その瞬間強い衝撃が頭に走り、俺は気を失ってしまったのであった。
「さすがにこの状況で他の女性に連絡するのは」
「ひど過ぎますわ!」
◆◇◆◇
「実は俺、転生者なんです! 前世の記憶があるんです!」
今後の動きの確認、の前に目的の確認、そのためにはってことで、ついにエリーにカミングアウトしてしまった!
決して怒られてるついでではない。
あの後すぐに目を覚まし、土下座しながら5時間ほど2人をいかに愛しているか粛々と語り、許しを貰えた。
そう、許して貰えるついでだ!
「ふーん、ですの」
「いや、ふーんって……」
反応が薄い。信じてないなこれ。
「メイさんに聞きましたわ!」
「ちょっ! メイさーん!?」
めちゃくちゃびっくりなんですけど!? 確かに、誰にも言うなとか言わなかった気がするけども!
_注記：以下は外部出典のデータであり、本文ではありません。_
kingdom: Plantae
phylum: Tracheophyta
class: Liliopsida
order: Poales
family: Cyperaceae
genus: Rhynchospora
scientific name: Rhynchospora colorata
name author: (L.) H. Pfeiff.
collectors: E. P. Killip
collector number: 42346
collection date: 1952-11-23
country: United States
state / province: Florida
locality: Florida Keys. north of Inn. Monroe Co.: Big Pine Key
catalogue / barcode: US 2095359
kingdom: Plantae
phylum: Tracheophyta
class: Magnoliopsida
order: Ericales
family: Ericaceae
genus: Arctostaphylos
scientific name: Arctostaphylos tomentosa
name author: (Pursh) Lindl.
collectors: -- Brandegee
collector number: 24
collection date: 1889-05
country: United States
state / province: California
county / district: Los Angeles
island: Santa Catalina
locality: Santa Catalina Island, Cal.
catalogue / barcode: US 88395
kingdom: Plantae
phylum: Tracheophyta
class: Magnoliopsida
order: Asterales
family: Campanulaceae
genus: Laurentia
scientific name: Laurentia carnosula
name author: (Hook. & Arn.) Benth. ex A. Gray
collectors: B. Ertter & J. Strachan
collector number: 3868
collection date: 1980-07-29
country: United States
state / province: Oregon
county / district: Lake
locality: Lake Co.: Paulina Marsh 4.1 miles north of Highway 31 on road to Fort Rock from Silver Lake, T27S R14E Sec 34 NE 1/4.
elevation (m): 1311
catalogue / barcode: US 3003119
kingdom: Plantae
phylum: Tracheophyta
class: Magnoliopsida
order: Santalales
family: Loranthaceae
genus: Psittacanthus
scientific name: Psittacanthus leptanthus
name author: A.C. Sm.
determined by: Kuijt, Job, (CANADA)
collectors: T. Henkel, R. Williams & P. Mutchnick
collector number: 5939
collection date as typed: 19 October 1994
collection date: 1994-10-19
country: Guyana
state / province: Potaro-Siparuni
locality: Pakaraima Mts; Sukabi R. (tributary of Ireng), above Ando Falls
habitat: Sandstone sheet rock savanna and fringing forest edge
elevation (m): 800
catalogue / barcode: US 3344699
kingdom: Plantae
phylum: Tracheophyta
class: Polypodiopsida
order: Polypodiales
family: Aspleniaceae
「すみません。ですが、このお嬢様は何も考えてなさそうなので大丈夫かなと思いまして」
「ムッキー! ですわ!」
ひどすぎ! ってそんな訳ないか。きっとエリーなら受け入れると信じて話していたのだろう。今のは照れ隠しだよね? そうだよね?
「それと、似たようなお話はたまにあるそうですわよ? 絵本や伝記にもいくつかありますし」
え、そうなの? ならそこまで忌避感はない、のか?
「う、うむ。で、エリーさんや、その……感想は……?」
恐る恐る……もし受け入れられないとかだったりしないとは思うけど、さすがに心配。
「アレクはアレクですわ! 私のことが大好きなアレクですの! 他に何が問題ですの?」
「……あはは! そうだね、その通りだった! これからもよろしくね!」
この日、初めて彼女と向き合った気がした。